Esse tipo de atribuição dada às Forças Armadas pode aumentar o seu poder político?
As Forças Armadas evidentemente ficaram preocupadas nos últimos meses do governo Dilma quando começou a haver uma mobilização dos movimentos sociais, que inclusive compareceram ao Palácio do Planalto. Mas, de um modo geral, ficaram fora da coisa. O comandante do Exército [Eduardo Villas Bôas] disse que não adiantava chamar que elas não iriam, não existia a menor condição para uma intervenção das Forças Armadas. O problema que considero mais sério hoje é que o poder político está muito enfraquecido e, com isso, o controle civil das Forças Armadas também fica enfraquecido. Assim, elas têm um poder de barganha cada vez maior. Talvez o pacto que tenham feito era que seria melhor concordar. Se tivessem falado “olha, não dá, isso é uma coisa perigosíssima, nós não queremos, embora tenhamos que obedecer”, se tivessem passado essa opinião para o ministro da Defesa, ele passaria ao presidente da República. Mas parece que, neste caso, o ministro da Defesa achou bom.

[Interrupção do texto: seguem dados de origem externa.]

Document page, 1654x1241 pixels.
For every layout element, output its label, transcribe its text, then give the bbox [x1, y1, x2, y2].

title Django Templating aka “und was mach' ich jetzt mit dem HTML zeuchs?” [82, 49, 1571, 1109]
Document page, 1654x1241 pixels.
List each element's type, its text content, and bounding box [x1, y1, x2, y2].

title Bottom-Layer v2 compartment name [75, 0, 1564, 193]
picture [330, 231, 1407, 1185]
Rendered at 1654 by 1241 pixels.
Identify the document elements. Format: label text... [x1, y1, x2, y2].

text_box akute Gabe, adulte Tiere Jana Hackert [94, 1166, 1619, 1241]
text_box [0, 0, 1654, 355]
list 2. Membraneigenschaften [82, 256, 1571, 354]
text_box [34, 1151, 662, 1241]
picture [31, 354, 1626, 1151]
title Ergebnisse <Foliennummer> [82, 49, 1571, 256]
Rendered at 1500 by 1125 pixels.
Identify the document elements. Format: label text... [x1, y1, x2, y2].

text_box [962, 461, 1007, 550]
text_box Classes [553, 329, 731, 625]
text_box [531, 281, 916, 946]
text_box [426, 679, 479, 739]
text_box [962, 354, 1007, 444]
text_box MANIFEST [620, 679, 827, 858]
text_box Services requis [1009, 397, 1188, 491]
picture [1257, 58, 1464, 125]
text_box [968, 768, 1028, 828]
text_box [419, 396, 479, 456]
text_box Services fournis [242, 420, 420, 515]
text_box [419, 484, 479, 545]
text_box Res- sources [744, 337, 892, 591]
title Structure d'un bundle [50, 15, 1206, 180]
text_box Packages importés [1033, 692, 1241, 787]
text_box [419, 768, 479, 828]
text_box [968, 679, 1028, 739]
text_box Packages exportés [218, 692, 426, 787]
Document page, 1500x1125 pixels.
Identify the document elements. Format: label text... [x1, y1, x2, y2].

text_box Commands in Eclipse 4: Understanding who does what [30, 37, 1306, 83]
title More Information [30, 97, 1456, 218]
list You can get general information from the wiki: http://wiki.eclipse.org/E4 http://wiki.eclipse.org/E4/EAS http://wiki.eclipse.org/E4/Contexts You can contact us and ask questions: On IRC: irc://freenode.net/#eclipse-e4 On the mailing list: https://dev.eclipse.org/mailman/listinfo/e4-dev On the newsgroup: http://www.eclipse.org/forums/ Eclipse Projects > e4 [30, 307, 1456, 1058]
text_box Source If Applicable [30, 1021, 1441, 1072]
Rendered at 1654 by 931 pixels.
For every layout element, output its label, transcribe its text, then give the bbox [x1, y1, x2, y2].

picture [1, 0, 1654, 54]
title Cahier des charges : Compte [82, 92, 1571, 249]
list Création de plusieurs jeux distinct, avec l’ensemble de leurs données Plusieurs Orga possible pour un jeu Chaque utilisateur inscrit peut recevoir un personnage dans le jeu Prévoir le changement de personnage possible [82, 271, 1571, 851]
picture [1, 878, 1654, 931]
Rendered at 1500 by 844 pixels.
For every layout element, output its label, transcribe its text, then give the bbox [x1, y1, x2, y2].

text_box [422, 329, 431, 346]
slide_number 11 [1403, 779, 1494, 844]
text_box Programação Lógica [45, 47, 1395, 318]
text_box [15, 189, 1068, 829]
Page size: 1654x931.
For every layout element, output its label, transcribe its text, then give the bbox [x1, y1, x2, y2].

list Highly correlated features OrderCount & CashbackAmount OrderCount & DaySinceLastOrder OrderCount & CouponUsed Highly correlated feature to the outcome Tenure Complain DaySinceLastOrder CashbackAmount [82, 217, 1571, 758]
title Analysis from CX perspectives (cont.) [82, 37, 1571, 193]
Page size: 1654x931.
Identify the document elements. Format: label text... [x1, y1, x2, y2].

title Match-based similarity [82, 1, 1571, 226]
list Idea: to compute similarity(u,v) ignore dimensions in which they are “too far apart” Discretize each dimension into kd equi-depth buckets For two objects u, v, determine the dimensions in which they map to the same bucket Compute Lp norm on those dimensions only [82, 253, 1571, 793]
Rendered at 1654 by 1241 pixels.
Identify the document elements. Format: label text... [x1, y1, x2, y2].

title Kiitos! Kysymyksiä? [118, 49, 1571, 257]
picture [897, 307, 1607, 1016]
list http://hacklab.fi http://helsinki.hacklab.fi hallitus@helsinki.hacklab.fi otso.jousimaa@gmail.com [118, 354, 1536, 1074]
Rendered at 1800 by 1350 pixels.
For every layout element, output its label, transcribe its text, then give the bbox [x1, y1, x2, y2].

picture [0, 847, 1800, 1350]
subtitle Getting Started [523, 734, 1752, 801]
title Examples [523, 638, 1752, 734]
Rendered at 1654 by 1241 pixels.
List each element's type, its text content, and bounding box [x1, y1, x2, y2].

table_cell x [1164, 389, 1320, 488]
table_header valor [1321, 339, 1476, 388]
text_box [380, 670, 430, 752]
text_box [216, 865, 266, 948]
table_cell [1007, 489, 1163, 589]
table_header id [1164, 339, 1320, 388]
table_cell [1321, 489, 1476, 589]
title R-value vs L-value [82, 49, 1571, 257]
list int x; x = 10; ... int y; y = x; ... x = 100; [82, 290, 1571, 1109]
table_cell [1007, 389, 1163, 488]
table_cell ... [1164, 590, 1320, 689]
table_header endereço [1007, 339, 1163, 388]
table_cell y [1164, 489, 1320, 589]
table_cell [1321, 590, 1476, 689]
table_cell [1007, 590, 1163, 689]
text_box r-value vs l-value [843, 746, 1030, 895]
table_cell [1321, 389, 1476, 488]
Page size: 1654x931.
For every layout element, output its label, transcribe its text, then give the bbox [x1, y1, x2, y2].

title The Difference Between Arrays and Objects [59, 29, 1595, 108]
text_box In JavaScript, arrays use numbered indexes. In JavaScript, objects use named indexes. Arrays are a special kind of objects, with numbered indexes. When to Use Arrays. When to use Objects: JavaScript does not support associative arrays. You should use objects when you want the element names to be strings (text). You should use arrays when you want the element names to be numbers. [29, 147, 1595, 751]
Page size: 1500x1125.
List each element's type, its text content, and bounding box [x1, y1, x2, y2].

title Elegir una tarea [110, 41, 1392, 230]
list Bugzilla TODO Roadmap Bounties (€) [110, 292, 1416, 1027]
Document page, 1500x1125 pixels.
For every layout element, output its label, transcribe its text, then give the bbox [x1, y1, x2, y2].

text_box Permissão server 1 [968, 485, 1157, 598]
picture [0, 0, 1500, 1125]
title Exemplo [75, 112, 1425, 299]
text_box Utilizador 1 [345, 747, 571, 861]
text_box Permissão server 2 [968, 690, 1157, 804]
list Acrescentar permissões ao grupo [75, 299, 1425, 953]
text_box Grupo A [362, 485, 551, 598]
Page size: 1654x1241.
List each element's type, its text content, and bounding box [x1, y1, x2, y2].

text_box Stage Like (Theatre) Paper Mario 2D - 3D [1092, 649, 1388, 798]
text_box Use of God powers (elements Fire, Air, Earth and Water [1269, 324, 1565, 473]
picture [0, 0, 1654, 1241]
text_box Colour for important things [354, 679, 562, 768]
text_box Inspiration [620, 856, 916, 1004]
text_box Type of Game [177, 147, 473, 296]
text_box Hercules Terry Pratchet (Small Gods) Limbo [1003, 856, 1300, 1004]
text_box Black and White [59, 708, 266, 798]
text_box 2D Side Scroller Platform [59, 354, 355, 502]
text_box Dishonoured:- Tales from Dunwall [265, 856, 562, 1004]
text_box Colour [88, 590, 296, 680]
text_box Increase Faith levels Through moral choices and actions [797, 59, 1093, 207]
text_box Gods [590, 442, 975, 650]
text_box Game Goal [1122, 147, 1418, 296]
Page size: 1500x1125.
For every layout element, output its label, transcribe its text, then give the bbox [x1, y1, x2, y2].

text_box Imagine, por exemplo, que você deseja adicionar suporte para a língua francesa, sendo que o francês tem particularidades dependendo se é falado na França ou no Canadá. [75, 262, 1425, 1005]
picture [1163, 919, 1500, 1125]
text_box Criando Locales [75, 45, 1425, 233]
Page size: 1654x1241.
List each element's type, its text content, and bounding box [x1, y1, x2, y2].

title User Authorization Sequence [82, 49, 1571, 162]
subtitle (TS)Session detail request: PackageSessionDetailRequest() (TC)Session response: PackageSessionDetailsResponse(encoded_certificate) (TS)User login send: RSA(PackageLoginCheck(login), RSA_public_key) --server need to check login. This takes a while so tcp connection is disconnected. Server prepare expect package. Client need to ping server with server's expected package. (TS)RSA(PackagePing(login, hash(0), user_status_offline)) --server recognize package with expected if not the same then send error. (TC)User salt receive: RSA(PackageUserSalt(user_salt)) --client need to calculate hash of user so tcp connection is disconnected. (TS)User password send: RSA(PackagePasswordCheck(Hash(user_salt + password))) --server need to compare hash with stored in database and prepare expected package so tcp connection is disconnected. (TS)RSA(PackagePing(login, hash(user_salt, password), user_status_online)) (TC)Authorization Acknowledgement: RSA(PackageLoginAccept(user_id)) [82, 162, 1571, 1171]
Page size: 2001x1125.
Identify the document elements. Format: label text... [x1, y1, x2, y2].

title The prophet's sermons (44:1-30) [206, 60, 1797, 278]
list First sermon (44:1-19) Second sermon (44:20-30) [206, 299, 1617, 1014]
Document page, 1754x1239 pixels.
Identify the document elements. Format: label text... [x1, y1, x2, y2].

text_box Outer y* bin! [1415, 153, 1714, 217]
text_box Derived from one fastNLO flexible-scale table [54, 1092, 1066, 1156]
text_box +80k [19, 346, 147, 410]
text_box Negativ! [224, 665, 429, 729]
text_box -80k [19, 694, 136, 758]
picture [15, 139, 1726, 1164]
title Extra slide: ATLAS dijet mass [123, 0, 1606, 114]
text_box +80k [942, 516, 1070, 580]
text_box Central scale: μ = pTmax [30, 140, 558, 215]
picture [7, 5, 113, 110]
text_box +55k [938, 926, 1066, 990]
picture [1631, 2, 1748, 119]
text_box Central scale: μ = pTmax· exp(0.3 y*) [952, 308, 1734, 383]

As decisões que o Temer tomou acerca da questão nos últimos dias pode significar a ineficiência da estratégia de segurança pública dos estados?
Acho que sim. Cada estado é diferente, mas, nesses estados em que ocorreram os massacres, é um atestado de absoluta incapacidade. O problema é saber se o Brasil deve comprometer as Forças Armadas num problema dessa gravidade que não compete estritamente a ela.
O senhor, como a maioria dos estudiosos da questão das Forças Armadas, entende que o Brasil realmente precisa delas?
Não tenho dúvida de que um país do tamanho do Brasil, com as fronteiras e riquezas que temos, não pode prescindir de ter Forças Armadas – tanto Força Aérea quanto Exército e Marinha – para defender as águas territoriais, impedir invasões de qualquer tipo pelo ar e evitar violação de fronteiras por terra. Mas isso é a defesa nacional, a esquerda brasileira sempre foi favorável à defesa nacional, não há problema quanto a isso. A esquerda, na verdade, é a que está mais comprometida com essa ideia de defesa nacional. Defendo a modernização das Forças Armadas. Acho que o Brasil tem que ter submarino nuclear, por exemplo. Acho que essas coisas têm que ser garantidas: Forças Armadas modernas.